School boards; employment of at least one school resource officer in elementary & secondary schools. (SB415)

Introduced By

Sen. Bill DeSteph (R-Virginia Beach) with support from co-patrons Del. Tim Anderson (R-Virginia Beach), and Sen. John Cosgrove (R-Chesapeake)


Passed Committee
Passed House
Passed Senate
Signed by Governor
Became Law


School boards; school resource officers; employment; threat assessment. Requires each school board to enter into a collaborative agreement with the local law-enforcement agency to employ at least one school resource officer in each public elementary and secondary school in the local school division. The bill provides that no school board shall be granted any full or partial waiver from such staffing requirements and that no school board that fails to fully comply with such staffing requirements is eligible for any grant or waiver from the Commonwealth, Board of Education, or Department of Education. The bill also requires each division superintendent to include on the threat assessment team established for each public elementary and secondary school in the local school division at least one school resource officer employed in the school. Read the Bill »


Bill Has Failed


01/11/2022Prefiled and ordered printed; offered 01/12/22 22104064D
01/11/2022Referred to Committee on Education and Health
01/28/2022Impact statement from DHCD/CLG (SB415CHP)
01/28/2022Impact statement from DPB (SB415)
01/28/2022Impact statement from DHCD/CLG (SB415)
02/01/2022Assigned Education sub: Public Education
02/03/2022Senate committee, floor amendments and substitutes offered
02/03/2022Failed to report (defeated) in Education and Health (4-Y 11-N) (see vote tally)

Duplicate Bills

The following bills are identical to this one: HB873.

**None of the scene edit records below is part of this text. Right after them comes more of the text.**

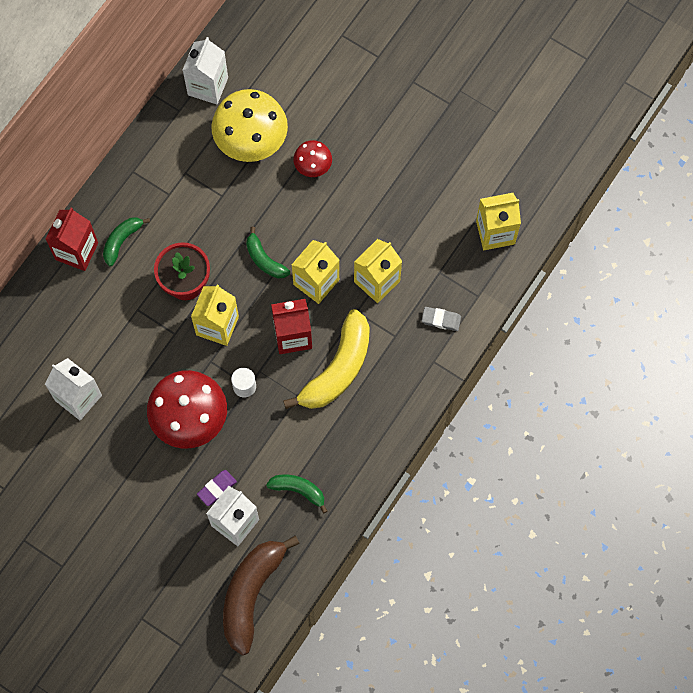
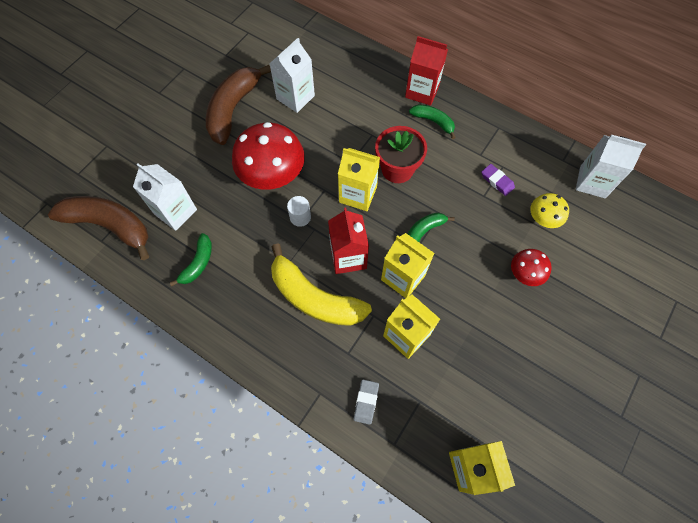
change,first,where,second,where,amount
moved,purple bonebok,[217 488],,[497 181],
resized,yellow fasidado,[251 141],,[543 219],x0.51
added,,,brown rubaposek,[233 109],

VA NOW (National Organization for Women), tracking this bill in Photosynthesis, notes:

This raises concerns about children having negative encounters with police officers at a young age. A 2015 Center for Public Integrity report found Virginia had the highest number of student referrals to law enforcement - more than double the national average. A Virginia Tech analysis found that minorities and students with disabilities were disproportionately represented in the students referred to law enforcement. The ACLU of Virginia strongly opposed these bills, saying that police in schools too often become the go-to person for enforcing discipline, increasing the likelihood that routine misbehavior could lead to criminal charges.
SROs undermine the academic environment and allow for the escalation of routine administrative discipline. We need to invest in school nurses, counselors and other supportive services.

ACLU People Power Fairfax writes:

We share VA NOW's concerns and congratulate all those who voted NO on this bill in the Education Committee. It was rightly defeated. The disproportionate impact on students of color is our primary concern. We note in addition that the state should not be taking local control away from School Boards who know and should determine what their individual school's needs are. SRO expansion would be extremely costly, and most schools surveyed listed behavioral and mental health as the most pressing safety concerns. Increasing teacher pay is ​also a higher priority and badly needed especially during this pandemic.